2. Infectious Disease Models
The main emphasis of HSC models is on infectious diseases, including HIV, hepatitis, and tuberculosis, which require lifelong immune responses. The models allow for the assessment of the efficacy of antiviral drugs, monoclonal antibodies, and vaccines. In contrast, PBMC models are more relevant to acute immune responses elicited by viruses, such as influenza and SARS-CoV-2.
3. Models of Autoimmune Diseases and Graft Rejection
PBMC models are used to study the autoimmune responses and test immunomodulatory therapies with rheumatoid arthritis and multiple sclerosis. HSC models are applied in transplant immunology for graft rejection mechanisms and tolerance-inducing therapies.

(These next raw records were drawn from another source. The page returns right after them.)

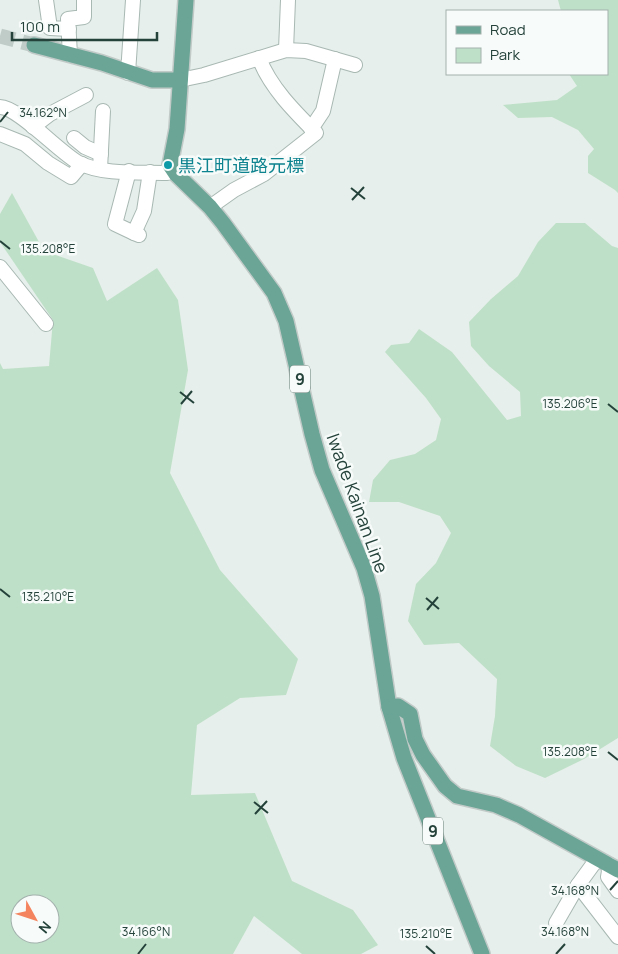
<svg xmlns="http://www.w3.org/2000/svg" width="618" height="954" font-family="Manrope,'Noto Sans JP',sans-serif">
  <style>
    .green { fill: #bfe0c8; fill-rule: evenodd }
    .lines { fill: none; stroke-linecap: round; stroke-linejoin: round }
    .major-tunnel { stroke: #bfccc8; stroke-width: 15; stroke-dasharray: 15 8; stroke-linecap: butt }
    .minor-casing { stroke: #a8b8b2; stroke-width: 16 }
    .major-casing { stroke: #c2cac8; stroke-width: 18 }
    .minor { stroke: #fff; stroke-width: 14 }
    .major { stroke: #6aa596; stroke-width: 15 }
    .ticks { fill: none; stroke: #24423a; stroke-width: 2 }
    .culture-dot { fill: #0f9aa8; stroke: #f7fbf9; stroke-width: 2 }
    .labels { text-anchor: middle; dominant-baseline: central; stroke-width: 5; stroke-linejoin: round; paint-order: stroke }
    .shield { fill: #f7fbf9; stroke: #637a73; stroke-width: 1 }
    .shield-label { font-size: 16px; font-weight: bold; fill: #24423a }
    .culture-label { font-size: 18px; fill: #0d838f; stroke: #f7fbf9; text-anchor: start }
    .street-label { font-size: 18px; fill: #24423a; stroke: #f7fbf9 }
    .ticks-label { font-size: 12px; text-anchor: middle; fill: #24423a; stroke: #f7fbf9; stroke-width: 5; stroke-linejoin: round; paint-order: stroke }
  </style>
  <rect width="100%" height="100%" fill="#e6efeb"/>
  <g class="green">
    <path d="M558,0H618V193L615,190L588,173V156L594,149L578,130L552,117L518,118L503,105L557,100L577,86L569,74H607V11H561Z"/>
    <path d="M12,193L44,251L93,268L107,301L157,268L178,300L188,370L170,473L220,570L298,659L286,695L240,698L197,725L191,795L255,793L292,881L353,910L378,945L361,954H302L254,916L233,954H0V363L3,369L49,366L53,320L0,242V214ZM20,904H50V934H20Z"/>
    <path d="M556,223H585L612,246L618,248V738L584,759L545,778L516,766L490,746L495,716L497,679L459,643L424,645L408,621L416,584L436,563L451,533L440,516L399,502H369L373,480L390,460L415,454L436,440L441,419L426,398L385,352L391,345L409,343L419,329L452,352L507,420L521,416L520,392L489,366L471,346L469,322L491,299L518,276L538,242Z"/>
  </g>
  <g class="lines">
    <path class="major-tunnel" d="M0,36L34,45"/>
    <defs>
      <g id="minor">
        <path d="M46,0L50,28L69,29"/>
        <path d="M286,50L288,0"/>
        <path d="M70,55L68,19L84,17V0"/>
        <path d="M128,73L133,0"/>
        <path d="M180,80L204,75L286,50L306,51L355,65"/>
        <path d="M0,107C18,107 60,153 79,163C103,175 140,172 167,173L172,169"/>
        <path d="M33,127L50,114L86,95"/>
        <path d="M311,129L323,111L335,59"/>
        <path d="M0,134L25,144L48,163L71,177L82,164"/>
        <path d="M74,138L85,147L101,154"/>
        <path d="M100,169L103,111"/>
        <path d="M129,171L115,224L134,233"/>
        <path d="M210,207L234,190L264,174L316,133C294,111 270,87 259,58"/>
        <path d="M139,235L134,233L144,211L150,172"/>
        <path d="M0,267L46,324"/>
        <path d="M610,865L608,877L618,891"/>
        <path d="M578,885L618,937"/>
        <path d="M556,923L578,885L597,859"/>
      </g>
      <g id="major">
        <path d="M186,0L177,129L170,165L176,174L210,207L223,223L274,293L286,321L312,434L322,470L364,568L372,596L389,707L404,758L482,954"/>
        <path d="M34,45L102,63L152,80H180"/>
        <path d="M389,707L398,706L410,714L415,739L423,755L445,786L457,796L496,805L519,815L618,870"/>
      </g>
    </defs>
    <use href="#minor" class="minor-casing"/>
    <use href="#major" class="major-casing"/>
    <use href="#minor" class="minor"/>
    <use href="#major" class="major"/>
  </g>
  <path class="ticks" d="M0,122L8,112M351,188L365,199M352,200L364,187M0,241L10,249M180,392L194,403M181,404L192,391M608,404L618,412M0,589L10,597M426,598L439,609M427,610L438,597M608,752L618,760M254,802L268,813M255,814L267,801M610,890L618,881M426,946L435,954M138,954L146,944M556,954L565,944"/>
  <circle class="culture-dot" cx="168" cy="165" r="5"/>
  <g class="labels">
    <g class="shield">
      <rect x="290" y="365.5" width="20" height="27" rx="4"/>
      <rect x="423" y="817.5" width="20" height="27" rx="4"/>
    </g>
    <g class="shield-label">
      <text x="300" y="379">9</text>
      <text x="433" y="831">9</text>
    </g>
    <g class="culture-label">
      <text x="178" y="165">黒江町道路元標</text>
    </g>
    <g class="street-label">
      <text transform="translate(358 503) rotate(70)">Iwade Kainan Line</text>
    </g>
  </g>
  <g class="ticks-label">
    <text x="43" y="117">34.162°N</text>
    <text x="48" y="253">135.208°E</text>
    <text x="570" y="408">135.206°E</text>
    <text x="48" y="601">135.210°E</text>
    <text x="570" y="756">135.208°E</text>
    <text x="575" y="895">34.168°N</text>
    <text x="146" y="936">34.166°N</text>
    <text x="565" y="936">34.168°N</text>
    <text x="426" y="938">135.210°E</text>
  </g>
  <rect x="446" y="10" width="162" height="65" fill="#f7fbf9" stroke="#a3b1ad"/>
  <rect x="456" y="26" width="25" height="8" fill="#6aa596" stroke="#a3b1ad"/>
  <text x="490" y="35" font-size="15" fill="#24423a">Road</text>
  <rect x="456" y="48" width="25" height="15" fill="#bfe0c8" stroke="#a3b1ad"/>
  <text x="490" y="60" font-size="15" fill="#24423a">Park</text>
  <g transform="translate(35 919) rotate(130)"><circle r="24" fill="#f7fbf9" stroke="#a3b1ad"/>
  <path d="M0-4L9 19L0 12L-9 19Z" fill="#f4845f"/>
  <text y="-8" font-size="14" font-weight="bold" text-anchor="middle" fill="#24423a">N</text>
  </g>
  <path d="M12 32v8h145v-8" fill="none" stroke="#24423a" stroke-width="2.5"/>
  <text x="20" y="32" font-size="15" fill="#24423a" stroke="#f7fbf9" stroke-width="4" paint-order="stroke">100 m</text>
</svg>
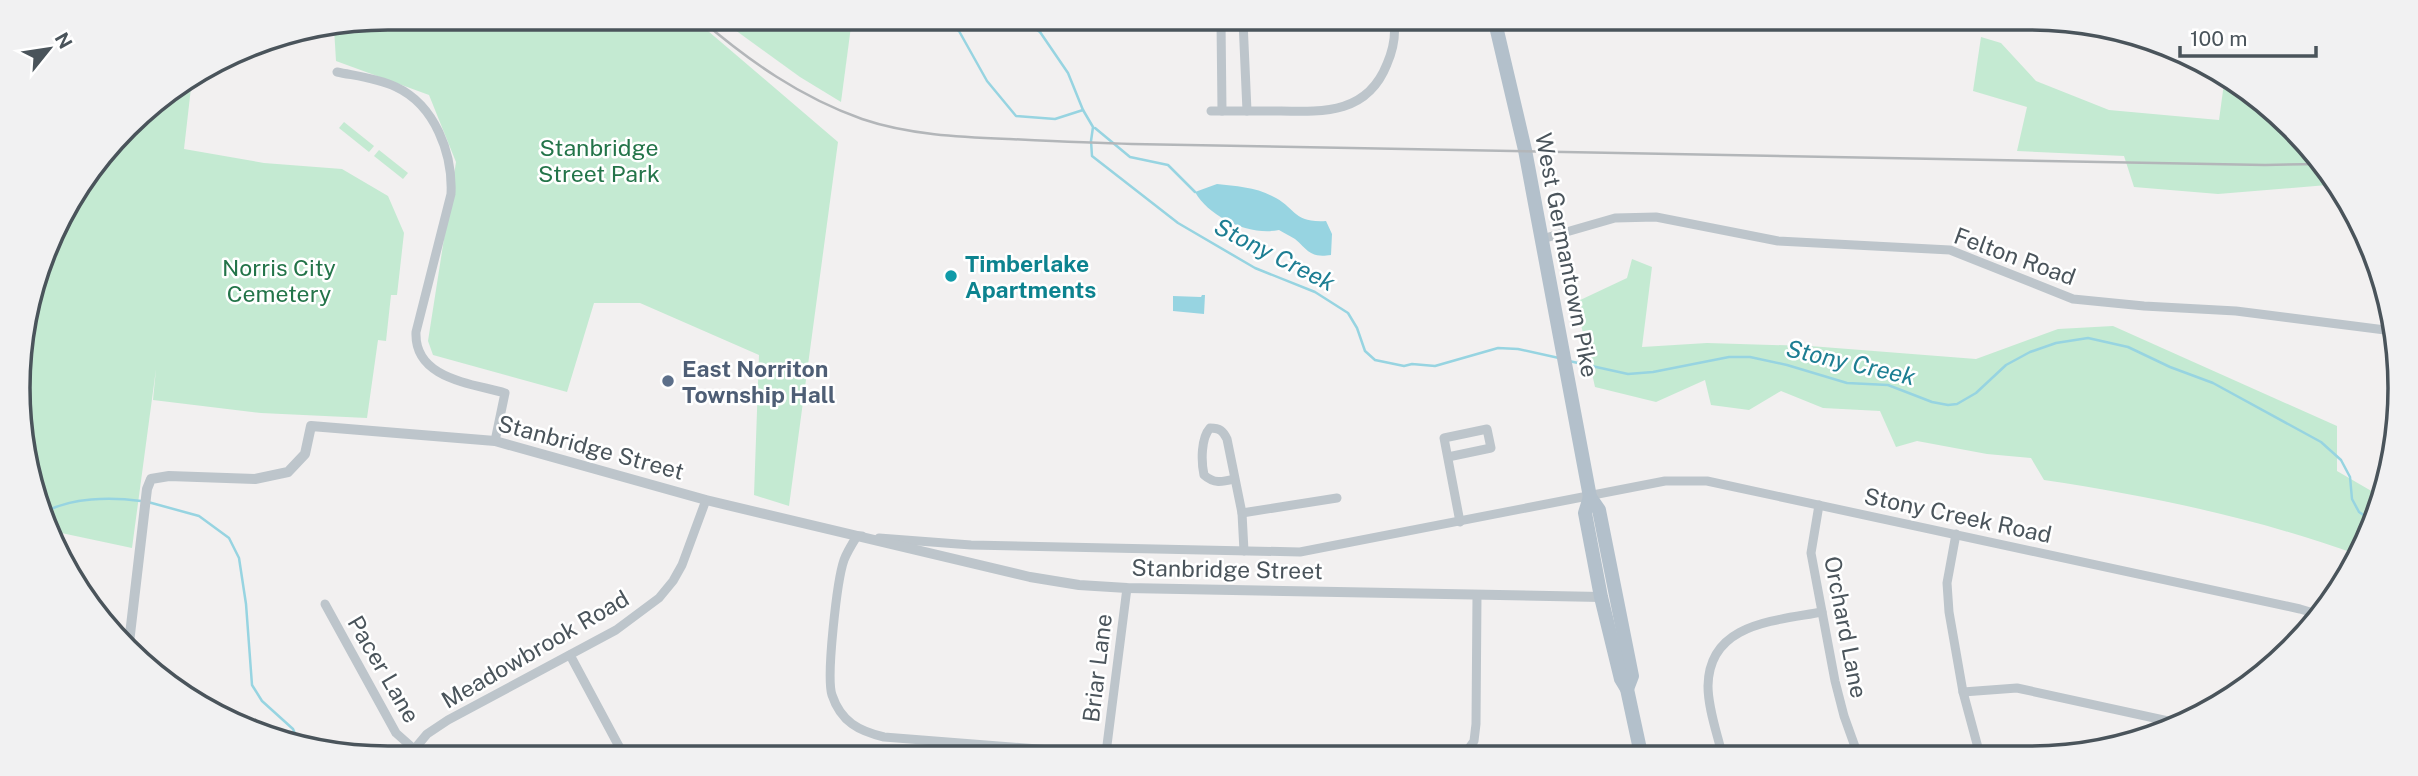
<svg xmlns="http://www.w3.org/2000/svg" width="2418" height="776" viewBox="0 0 2418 776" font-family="'Public Sans',sans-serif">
<rect width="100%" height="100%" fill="#f2f0f0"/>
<!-- green -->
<g fill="#c4ead2">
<polygon points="388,18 694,19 838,142 789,506 754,495 759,355 640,303 594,303 567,392 433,355 428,341 456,162 429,95 336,61 334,28"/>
<polygon points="720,19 852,19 841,102 800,77"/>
<polygon points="1981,37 2001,43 2036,81 2109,110 2219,120 2225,76 2236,80 2339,184 2218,194 2134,187 2124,156 2017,151 2027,107 1973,91"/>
<polygon points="192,79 184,149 264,163 342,169 388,196 404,233 397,295 391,295 386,341 378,340 367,418 261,413 153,400 156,369 132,548 52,531 30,484 21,340 56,224 143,110"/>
<polygon points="344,122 374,146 369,152 339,128"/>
<polygon points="379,150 408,173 403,179 374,156"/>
<path d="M1632 259 1652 267 1642 347 1707 343 1810 346 1976 359 2058 329 2113 326 2337 426V471L2380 496 2358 555C2257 518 2150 496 2044 480L2031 458 1987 454 1917 441 1896 447 1880 411 1823 408 1781 391 1749 410 1711 405 1705 380 1656 402 1595 387 1576 302 1627 278Z"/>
</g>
<!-- water -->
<g fill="#97d4e1">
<path d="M1217 184C1235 186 1255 187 1272 196 1296 207 1292 223 1326 221L1332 234 1331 255C1310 258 1309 251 1295 239 1290 236 1284 233 1279 230 1250 236 1210 218 1195 192Z"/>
<polygon points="1202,295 1205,295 1204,314 1173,311 1173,296 1201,297"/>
</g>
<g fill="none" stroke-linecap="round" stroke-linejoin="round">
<!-- stream -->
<g stroke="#97d4e1" stroke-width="2.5">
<polyline points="943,20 959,31 987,81 1016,116 1055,119 1083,110"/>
<polyline points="1022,20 1040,32"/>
<polyline points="1043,20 1040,32 1068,73 1083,110 1093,127 1091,141 1092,156 1178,223 1255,268 1315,292 1348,313 1357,328 1365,351 1375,360 1404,366 1412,364 1435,366 1498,348 1518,349 1559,358"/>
<polyline points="1095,128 1130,157 1168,165 1195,192"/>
<polyline points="1569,361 1628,374 1653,372 1729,357 1750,357 1787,365 1847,383 1888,385 1932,402 1948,405 1957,404 1976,393 2006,365 2030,352 2056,343 2088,338 2128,347 2170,367 2213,383 2321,442 2341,460 2350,477 2352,499 2359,512 2371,520"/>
<polyline points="148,502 199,516 229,538 239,558 246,604 252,685 262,701 293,729 300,745"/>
<path d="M43 513C71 497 111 497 141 501"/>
</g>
<!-- minor -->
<g stroke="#bdc5cb" stroke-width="9">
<polyline points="1221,21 1222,111"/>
<polyline points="1243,21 1247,111"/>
<path d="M337 72C356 76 377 78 396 87 435 105 453 154 451 194L416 332C414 379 471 383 505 393L495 441"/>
<path d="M1211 111C1233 111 1255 111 1276 111 1322 112 1367 115 1387 64 1393 50 1396 37 1394 22"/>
<polyline points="1542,239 1615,218 1656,217 1778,241 1950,250 2073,299 2144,306 2236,311 2393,331"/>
<polyline points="1448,457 1491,448 1487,429 1444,438 1460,522"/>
<path d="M1234 479C1222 482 1214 484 1204 475 1201 461 1201 438 1210 428 1220 428 1223 431 1227 439L1242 513 1244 551"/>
<polyline points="1819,505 1811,553 1835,681 1844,716 1858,755"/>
<polyline points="1242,513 1337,498"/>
<polyline points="1956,534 1947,583 1949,612 1963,692 1980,755"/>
<path d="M862 536H857C852 544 847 552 844 560 837 580 826 677 832 695 841 722 859 731 884 737L1089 753"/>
<polyline points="879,538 971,545 1300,552 1665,481 1707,481 2300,609 2317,614"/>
<polyline points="325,604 396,733 414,749"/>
<polyline points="570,655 622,752"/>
<polyline points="1963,692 2017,688 2182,724"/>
<polyline points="412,752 427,734 448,720 616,630 659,598 673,581 682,565 706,500"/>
<polyline points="1106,753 1127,588"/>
<polyline points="1465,754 1474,741 1476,724 1477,595"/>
<path d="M1722 754C1717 733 1708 708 1708 686 1709 623 1774 621 1822 612"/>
</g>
<!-- tertiary -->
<polyline stroke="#bdc5cb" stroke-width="10" points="129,643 147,489 151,479 169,476 255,479 288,472 305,454 311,426 495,441 706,500 1030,577 1079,585 1127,588 1601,597"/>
<!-- primary -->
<g stroke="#b3c0cb" stroke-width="14">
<polyline points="1495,22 1525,150 1590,497 1599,510 1632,676 1627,689"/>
<polyline points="1590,497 1585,513 1601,597 1621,679 1627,689 1641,754"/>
</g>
<!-- rail -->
<path stroke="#b3b6b9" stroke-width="2.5" d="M700 19C749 61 800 97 862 119 909 135 960 137 1009 139 1050 141 1091 143 1132 144L2265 165 2320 164"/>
</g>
<!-- markers -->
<circle fill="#0f9aa8" stroke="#fff" stroke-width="2.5" cx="951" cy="276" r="7"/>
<circle fill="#5c6f8a" stroke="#fff" stroke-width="2.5" cx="668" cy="381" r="7"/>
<g text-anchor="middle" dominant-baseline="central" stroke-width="5" stroke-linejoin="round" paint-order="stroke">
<!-- park labels -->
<g font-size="23" fill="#237449" stroke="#fff">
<text x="599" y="147">Stanbridge<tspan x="599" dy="26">Street Park</tspan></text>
<text x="279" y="267">Norris City<tspan x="279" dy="26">Cemetery</tspan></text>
</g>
<!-- street labels -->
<g font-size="23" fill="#4a545b" stroke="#fff">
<text transform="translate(1567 255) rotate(79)">West Germantown Pike</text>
<text transform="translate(2015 256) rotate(20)">Felton Road</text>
<text transform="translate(591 447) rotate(15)">Stanbridge Street</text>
<text transform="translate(1958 515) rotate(12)">Stony Creek Road</text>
<text transform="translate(1227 569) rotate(1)">Stanbridge Street</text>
<text transform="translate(1846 627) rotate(79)">Orchard Lane</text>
<text transform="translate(535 649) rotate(-30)">Meadowbrook Road</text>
<text transform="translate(1097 668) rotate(-83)">Briar Lane</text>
<text transform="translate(384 669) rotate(60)">Pacer Lane</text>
</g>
<!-- culture labels -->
<g font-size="23" font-weight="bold" fill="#0d838f" stroke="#fff" text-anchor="start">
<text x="965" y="263">Timberlake<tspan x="965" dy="26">Apartments</tspan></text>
</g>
<!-- service labels -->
<g font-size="23" font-weight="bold" fill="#4e5e75" stroke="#fff" text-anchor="start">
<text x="682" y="368">East Norriton<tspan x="682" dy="26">Township Hall</tspan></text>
</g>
<!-- water labels -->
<g font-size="24" font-style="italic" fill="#1d7e93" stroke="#fff">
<text transform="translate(1275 254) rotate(27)">Stony Creek</text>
<text transform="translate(1851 362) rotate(13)">Stony Creek</text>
</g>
</g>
<!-- crop -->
<path d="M0 0H2418V776H0ZM388 30H2030A358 358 0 0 1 2388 388V388A358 358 0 0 1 2030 746H388A358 358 0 0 1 30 388V388A358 358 0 0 1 388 30Z" fill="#f1f1f2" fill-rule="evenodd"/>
<path fill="none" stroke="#4a545b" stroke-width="3.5" d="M388 30H2030A358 358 0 0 1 2388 388V388A358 358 0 0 1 2030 746H388A358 358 0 0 1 30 388V388A358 358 0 0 1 388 30Z"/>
<!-- north arrow -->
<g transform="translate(49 49) rotate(60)" stroke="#ffffff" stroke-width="5" paint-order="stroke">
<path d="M0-5L12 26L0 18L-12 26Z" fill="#4a545b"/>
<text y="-10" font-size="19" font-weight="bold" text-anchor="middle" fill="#4a545b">N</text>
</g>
<!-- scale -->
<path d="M2180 46v10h136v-10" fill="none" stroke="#4a545b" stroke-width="3.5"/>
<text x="2190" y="46" font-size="21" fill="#4a545b" stroke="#ffffff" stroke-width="5" paint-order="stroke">100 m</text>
</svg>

Future Perspectives and Conclusion
The engraftment of HSC and PBMC-based models in mice has made great strides for immunotherapy. Supporting the long-term development of immune systems, however, the ones based on HSC are suitable, whereas based on PBMC, they will be handy for drug screening that is cost effective. Areas more likely to blossom in the short term include high cytokine support, genetic manipulation for enhanced capabilities of the immunity, and models that are the hybrids of the HSC model and the one based on the PBMC system.
The more humanized the models, the more important they would be for advancing human-specific immunotherapy, which would break the bridge between preclinical research and clinical application. Such models could eventually lead to great understanding of interactions between immune cells, predict outcomes of therapies, and improve patient care.